Like I said, Indiana cannot themselves kick the kids out of their houses. But, apparently Monroe County Health Officials do have the authority to do that. If that happens, good luck with that law suit. I wouldn’t want to have to deal with those housing corporations and tenants who paid for their living for the fall being forced off the premises.
It’s just so typical that Greek students are going to be scapegoated for all this. There hasn’t been parties on campus, and just because they live in close quarters doesn’t mean that they should be portrayed as the ones ruining it for everyone else. Maybe the Greek kids are getting hit first, but the same is bound to happen through the dorms if that is the case. This narrative won’t explicitly be pushed like that by school officials, but there is already a huge anti-Greek movement on campus, so you can only imagine how easy that story to catch wind.

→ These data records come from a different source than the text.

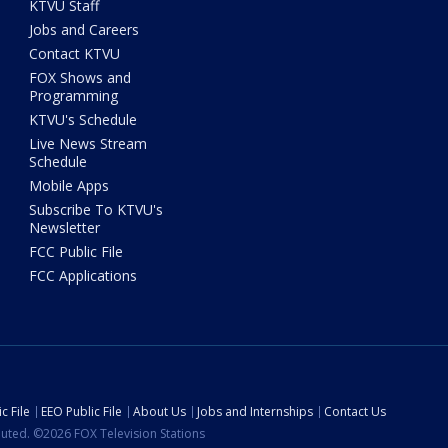
KTVU Staff
Jobs and Careers
Contact KTVU
FOX Shows and
Programming
KTVU's Schedule
Live News Stream
Schedule
Mobile Apps
Subscribe To KTVU's
Newsletter
FCC Public File
FCC Applications
c File
EEO Public File
About Us
Jobs and Internships
Contact Us
ibuted. ©2026 FOX Television Stations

“Quite frankly I believe that this is more of a means of scapegoating the Greek community as a means to show that school thought everything through when deciding to bring students back to campus. Honestly, what did they expect?”Alex Schein, IFC President
It’s truly baffling that administrators are essentially telling these kids they want them to pack their bags. Largely, these kids have no where to go. They want to be on campus and by sending them home it only further increases risks of spreading and transmitting the virus. Top doctors are even saying that colleges should not send students home. Indiana seems uninterested in following the science, and this is becoming abundantly clear.
This is a big story and news channels are starting to pick up on it. It’s a blasphemous request by the University and they are truly playing mental gymnastics to distance themselves from any possible liabilities. I just hate that this comes with completely sacrificing the quality of their learning and college experience.
As of now, school officials say that we will continue to be open. But like I said a small outbreak in the Greek community has shown that they will cancel at the drop of the hat. It isn’t fair to us students that we are being kept completely in the dark. Apparently IU has “16-20 metrics” that they are keeping a constant eye on in which they refuse to make public. The whole situation is a disaster.
Hopefully they give students a chance to have a seat at the table.